First, we call upon President Trump, elected officials, and political parties to commit our nation to a formal process of healing and reconciliation. Instead of calling for the use of aggressive tactics on protestors, the President must take the first step by disavowing white supremacists and nationalist groups that overtly support him, and by not using his Twitter feed to promote and normalize their ideas and agendas. The world is watching America’s response.

Second, we call upon the Congress to pass H.R. 40, legislation that would create a commission to study the effects of slavery and discrimination from 1619 to the present and recommend appropriate remedies. We cannot move forward together as a nation until we begin to grapple with the sins of our past. Slavery, Jim Crow, and segregation were systems of legalized and monetized white supremacy for which generations of Black and Brown people paid an immeasurable price. That cost must be acknowledged and the privilege that accrued to some at the expense of others must be reckoned with and redressed.

Third, we support Floyd’s family’s call to create a national task force that would draft bipartisan legislation aimed at ending racial violence and increasing police accountability. We can’t continue to fund a criminal justice system that perpetuates mass incarceration while at the same time threatens the lives of a whole segment of the population.

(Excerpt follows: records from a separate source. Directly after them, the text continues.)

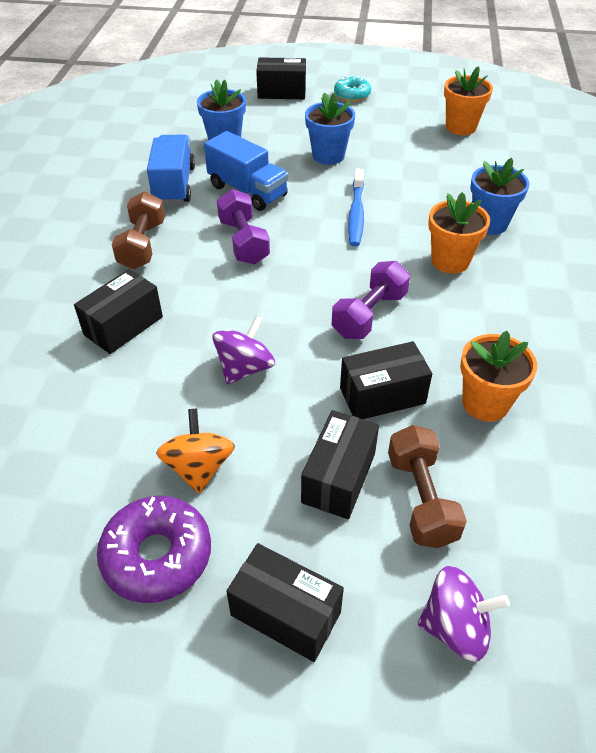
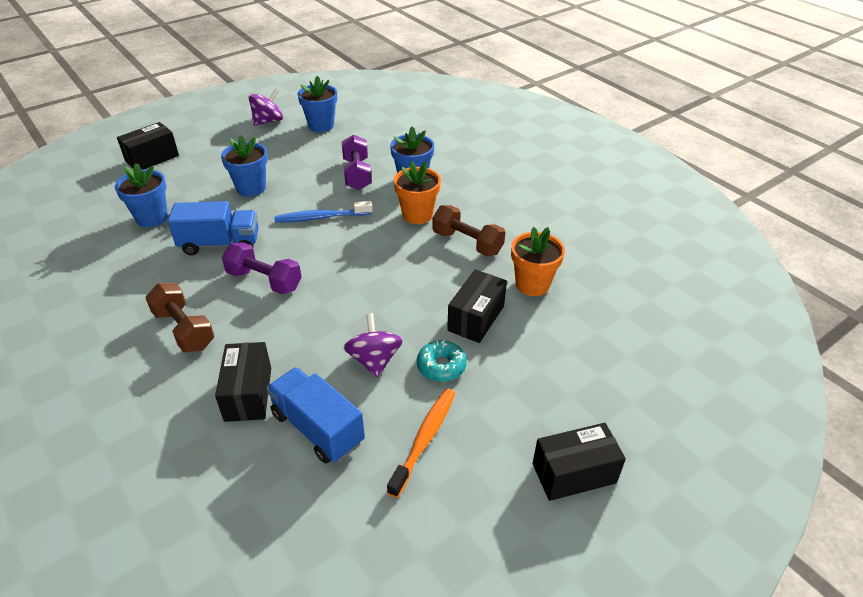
camera: 45 degrees left, 5 degrees down
purple donut [97,496,211,603] -> none
blue truck [147,135,195,204] -> blue truck moved to [266,367,365,464]
orange spinning top [156,408,235,494] -> orange toothbrush [387,388,455,498]
black box [301,410,379,519] -> none
purple dumbbell [332,261,410,339] -> purple dumbbell moved to [342,134,372,190]
turquoise donut [334,76,371,102] -> turquoise donut moved to [417,340,467,382]
blue toothbrush [348,169,364,246] -> blue toothbrush turned 120 degrees clockwise [274,201,373,223]
brown dumbbell [388,425,467,548] -> brown dumbbell moved to [432,205,505,256]
purple spinning top [418,566,510,662] -> purple spinning top moved to [249,89,283,126]
orange flower pot [444,66,493,135] -> blue flower pot [297,76,337,132]

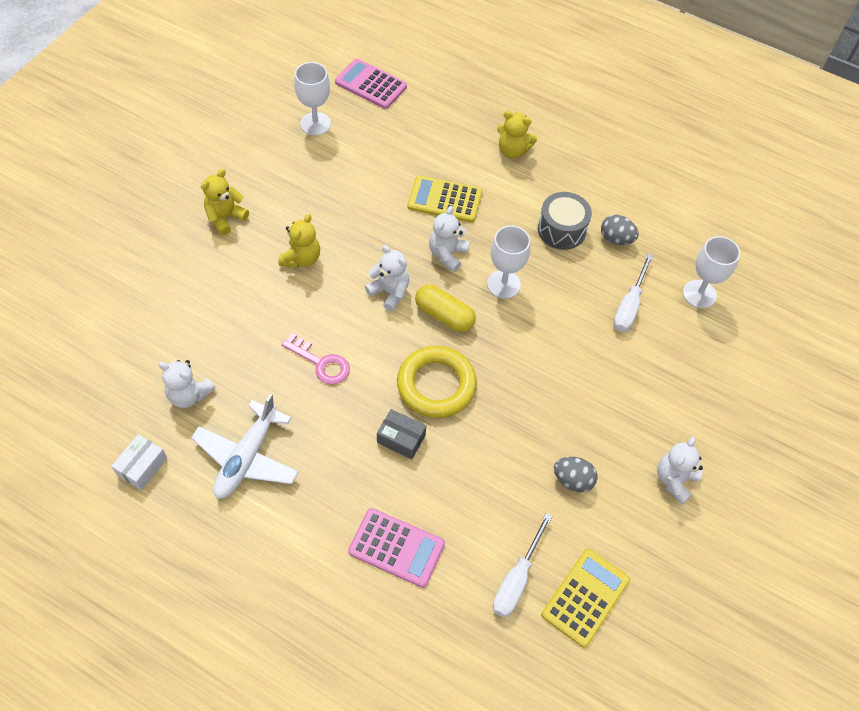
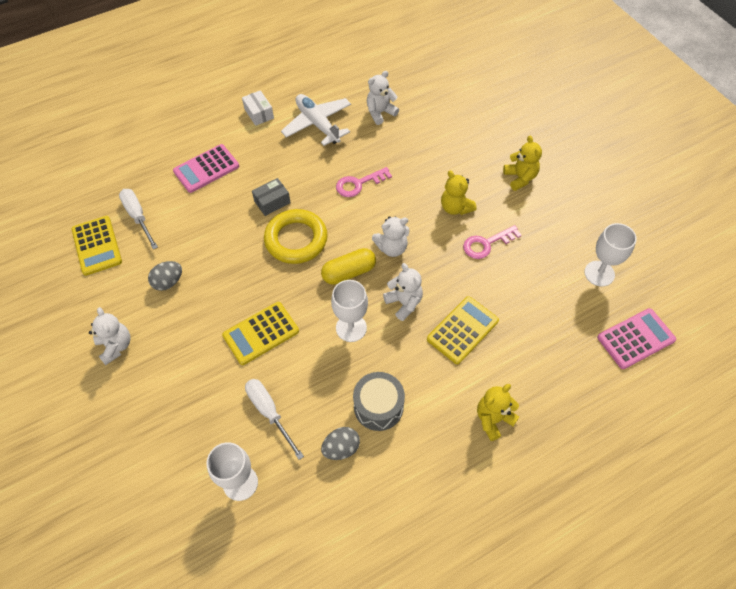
camera: 125 degrees right, 0 degrees up
white box [111,434,167,490] -> white box moved to [242,90,274,126]
none -> yellow calculator [222,302,299,365]
none -> pink key [463,225,522,259]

And finally, we call on the Department of Justice to reinvigorate its Civil Rights Division as a staunch defender of the rights of Black and Brown people. The DOJ must also reinstate policies rolled back under the Trump Administration, such as consent decrees to curb police abuses.

Unless and until white America is willing to collectively acknowledge its privilege, take responsibility for its past and the impact it has on the present, and commit to creating a future steeped in justice, the list of names that George Floyd has been added to will never end. We have to use this moment to accelerate our nation's long journey towards justice and a more perfect union.”